:: What you are asked to do ::
Every line below should be given again without alteration.

(Saved entries)

[Start of Attachment]

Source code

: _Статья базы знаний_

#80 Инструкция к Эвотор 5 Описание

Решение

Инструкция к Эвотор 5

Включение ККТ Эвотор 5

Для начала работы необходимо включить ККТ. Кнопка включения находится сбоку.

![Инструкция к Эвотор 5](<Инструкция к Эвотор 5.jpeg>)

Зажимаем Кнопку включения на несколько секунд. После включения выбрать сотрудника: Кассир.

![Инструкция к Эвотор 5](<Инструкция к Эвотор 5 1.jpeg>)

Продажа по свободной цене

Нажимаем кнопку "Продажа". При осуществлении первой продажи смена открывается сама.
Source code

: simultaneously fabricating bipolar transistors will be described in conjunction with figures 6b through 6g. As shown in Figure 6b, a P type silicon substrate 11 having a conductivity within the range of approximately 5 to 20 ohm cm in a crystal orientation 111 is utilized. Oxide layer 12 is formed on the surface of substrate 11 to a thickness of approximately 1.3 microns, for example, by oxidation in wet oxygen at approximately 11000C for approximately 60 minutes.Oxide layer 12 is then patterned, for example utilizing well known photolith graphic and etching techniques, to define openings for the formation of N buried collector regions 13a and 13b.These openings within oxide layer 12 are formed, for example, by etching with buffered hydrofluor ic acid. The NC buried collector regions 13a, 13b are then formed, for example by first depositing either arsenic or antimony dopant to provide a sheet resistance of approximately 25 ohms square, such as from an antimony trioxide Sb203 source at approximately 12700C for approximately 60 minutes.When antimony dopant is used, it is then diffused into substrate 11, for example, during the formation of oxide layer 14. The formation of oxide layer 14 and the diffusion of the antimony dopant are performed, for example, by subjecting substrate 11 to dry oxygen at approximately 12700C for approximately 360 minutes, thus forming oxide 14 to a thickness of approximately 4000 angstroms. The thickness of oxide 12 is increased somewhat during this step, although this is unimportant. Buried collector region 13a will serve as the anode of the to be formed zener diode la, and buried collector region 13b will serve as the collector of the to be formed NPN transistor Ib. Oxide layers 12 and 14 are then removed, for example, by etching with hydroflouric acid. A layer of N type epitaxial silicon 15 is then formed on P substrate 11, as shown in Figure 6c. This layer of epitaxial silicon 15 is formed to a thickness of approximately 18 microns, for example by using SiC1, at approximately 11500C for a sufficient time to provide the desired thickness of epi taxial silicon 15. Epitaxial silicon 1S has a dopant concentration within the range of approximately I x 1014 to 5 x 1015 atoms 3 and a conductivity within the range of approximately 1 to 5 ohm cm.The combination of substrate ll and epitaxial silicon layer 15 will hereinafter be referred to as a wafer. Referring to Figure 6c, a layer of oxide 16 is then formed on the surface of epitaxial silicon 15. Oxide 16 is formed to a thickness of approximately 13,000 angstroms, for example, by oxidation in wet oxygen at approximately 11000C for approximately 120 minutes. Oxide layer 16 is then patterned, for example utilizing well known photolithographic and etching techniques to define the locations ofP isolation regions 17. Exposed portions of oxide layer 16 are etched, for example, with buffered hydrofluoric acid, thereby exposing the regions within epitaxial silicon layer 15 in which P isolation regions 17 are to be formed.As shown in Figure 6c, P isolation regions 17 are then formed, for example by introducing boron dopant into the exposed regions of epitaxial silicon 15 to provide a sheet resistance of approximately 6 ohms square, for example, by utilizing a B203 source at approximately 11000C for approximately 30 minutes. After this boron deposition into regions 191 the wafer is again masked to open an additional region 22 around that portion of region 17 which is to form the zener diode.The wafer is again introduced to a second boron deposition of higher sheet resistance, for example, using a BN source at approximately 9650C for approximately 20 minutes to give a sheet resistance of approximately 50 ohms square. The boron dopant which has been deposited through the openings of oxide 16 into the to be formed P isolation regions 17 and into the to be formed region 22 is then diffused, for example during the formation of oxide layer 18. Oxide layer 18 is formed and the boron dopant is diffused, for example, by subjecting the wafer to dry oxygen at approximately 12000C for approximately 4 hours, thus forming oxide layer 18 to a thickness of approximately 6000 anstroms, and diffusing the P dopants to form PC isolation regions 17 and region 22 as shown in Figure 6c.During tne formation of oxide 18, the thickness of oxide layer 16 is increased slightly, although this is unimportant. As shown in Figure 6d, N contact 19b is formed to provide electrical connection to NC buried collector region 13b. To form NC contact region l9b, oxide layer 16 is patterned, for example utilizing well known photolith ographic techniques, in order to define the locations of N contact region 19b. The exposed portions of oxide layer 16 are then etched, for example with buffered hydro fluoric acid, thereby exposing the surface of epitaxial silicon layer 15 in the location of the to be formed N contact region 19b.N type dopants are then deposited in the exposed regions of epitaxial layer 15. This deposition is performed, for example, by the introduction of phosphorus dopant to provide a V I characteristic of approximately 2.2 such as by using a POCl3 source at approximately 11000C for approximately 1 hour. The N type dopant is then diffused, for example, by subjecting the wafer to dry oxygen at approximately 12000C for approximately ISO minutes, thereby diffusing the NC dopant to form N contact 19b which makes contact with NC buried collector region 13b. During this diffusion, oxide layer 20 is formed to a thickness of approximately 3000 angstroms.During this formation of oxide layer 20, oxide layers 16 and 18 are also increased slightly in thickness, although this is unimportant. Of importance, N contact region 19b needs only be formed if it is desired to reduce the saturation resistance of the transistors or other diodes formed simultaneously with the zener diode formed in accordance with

[End of Attachment]

:: Answer to this exercise ::
Source code

: _Статья базы знаний_

#80 Инструкция к Эвотор 5 Описание

Решение

Инструкция к Эвотор 5

Включение ККТ Эвотор 5

Для начала работы необходимо включить ККТ. Кнопка включения находится сбоку.

![Инструкция к Эвотор 5](<Инструкция к Эвотор 5.jpeg>)

Зажимаем Кнопку включения на несколько секунд. После включения выбрать сотрудника: Кассир.

![Инструкция к Эвотор 5](<Инструкция к Эвотор 5 1.jpeg>)

Продажа по свободной цене

Нажимаем кнопку "Продажа". При осуществлении первой продажи смена открывается сама.
Source code

: simultaneously fabricating bipolar transistors will be described in conjunction with figures 6b through 6g. As shown in Figure 6b, a P type silicon substrate 11 having a conductivity within the range of approximately 5 to 20 ohm cm in a crystal orientation 111 is utilized. Oxide layer 12 is formed on the surface of substrate 11 to a thickness of approximately 1.3 microns, for example, by oxidation in wet oxygen at approximately 11000C for approximately 60 minutes.Oxide layer 12 is then patterned, for example utilizing well known photolith graphic and etching techniques, to define openings for the formation of N buried collector regions 13a and 13b.These openings within oxide layer 12 are formed, for example, by etching with buffered hydrofluor ic acid. The NC buried collector regions 13a, 13b are then formed, for example by first depositing either arsenic or antimony dopant to provide a sheet resistance of approximately 25 ohms square, such as from an antimony trioxide Sb203 source at approximately 12700C for approximately 60 minutes.When antimony dopant is used, it is then diffused into substrate 11, for example, during the formation of oxide layer 14. The formation of oxide layer 14 and the diffusion of the antimony dopant are performed, for example, by subjecting substrate 11 to dry oxygen at approximately 12700C for approximately 360 minutes, thus forming oxide 14 to a thickness of approximately 4000 angstroms. The thickness of oxide 12 is increased somewhat during this step, although this is unimportant. Buried collector region 13a will serve as the anode of the to be formed zener diode la, and buried collector region 13b will serve as the collector of the to be formed NPN transistor Ib. Oxide layers 12 and 14 are then removed, for example, by etching with hydroflouric acid. A layer of N type epitaxial silicon 15 is then formed on P substrate 11, as shown in Figure 6c. This layer of epitaxial silicon 15 is formed to a thickness of approximately 18 microns, for example by using SiC1, at approximately 11500C for a sufficient time to provide the desired thickness of epi taxial silicon 15. Epitaxial silicon 1S has a dopant concentration within the range of approximately I x 1014 to 5 x 1015 atoms 3 and a conductivity within the range of approximately 1 to 5 ohm cm.The combination of substrate ll and epitaxial silicon layer 15 will hereinafter be referred to as a wafer. Referring to Figure 6c, a layer of oxide 16 is then formed on the surface of epitaxial silicon 15. Oxide 16 is formed to a thickness of approximately 13,000 angstroms, for example, by oxidation in wet oxygen at approximately 11000C for approximately 120 minutes. Oxide layer 16 is then patterned, for example utilizing well known photolithographic and etching techniques to define the locations ofP isolation regions 17. Exposed portions of oxide layer 16 are etched, for example, with buffered hydrofluoric acid, thereby exposing the regions within epitaxial silicon layer 15 in which P isolation regions 17 are to be formed.As shown in Figure 6c, P isolation regions 17 are then formed, for example by introducing boron dopant into the exposed regions of epitaxial silicon 15 to provide a sheet resistance of approximately 6 ohms square, for example, by utilizing a B203 source at approximately 11000C for approximately 30 minutes. After this boron deposition into regions 191 the wafer is again masked to open an additional region 22 around that portion of region 17 which is to form the zener diode.The wafer is again introduced to a second boron deposition of higher sheet resistance, for example, using a BN source at approximately 9650C for approximately 20 minutes to give a sheet resistance of approximately 50 ohms square. The boron dopant which has been deposited through the openings of oxide 16 into the to be formed P isolation regions 17 and into the to be formed region 22 is then diffused, for example during the formation of oxide layer 18. Oxide layer 18 is formed and the boron dopant is diffused, for example, by subjecting the wafer to dry oxygen at approximately 12000C for approximately 4 hours, thus forming oxide layer 18 to a thickness of approximately 6000 anstroms, and diffusing the P dopants to form PC isolation regions 17 and region 22 as shown in Figure 6c.During tne formation of oxide 18, the thickness of oxide layer 16 is increased slightly, although this is unimportant. As shown in Figure 6d, N contact 19b is formed to provide electrical connection to NC buried collector region 13b. To form NC contact region l9b, oxide layer 16 is patterned, for example utilizing well known photolith ographic techniques, in order to define the locations of N contact region 19b. The exposed portions of oxide layer 16 are then etched, for example with buffered hydro fluoric acid, thereby exposing the surface of epitaxial silicon layer 15 in the location of the to be formed N contact region 19b.N type dopants are then deposited in the exposed regions of epitaxial layer 15. This deposition is performed, for example, by the introduction of phosphorus dopant to provide a V I characteristic of approximately 2.2 such as by using a POCl3 source at approximately 11000C for approximately 1 hour. The N type dopant is then diffused, for example, by subjecting the wafer to dry oxygen at approximately 12000C for approximately ISO minutes, thereby diffusing the NC dopant to form N contact 19b which makes contact with NC buried collector region 13b. During this diffusion, oxide layer 20 is formed to a thickness of approximately 3000 angstroms.During this formation of oxide layer 20, oxide layers 16 and 18 are also increased slightly in thickness, although this is unimportant. Of importance, N contact region 19b needs only be formed if it is desired to reduce the saturation resistance of the transistors or other diodes formed simultaneously with the zener diode formed in accordance with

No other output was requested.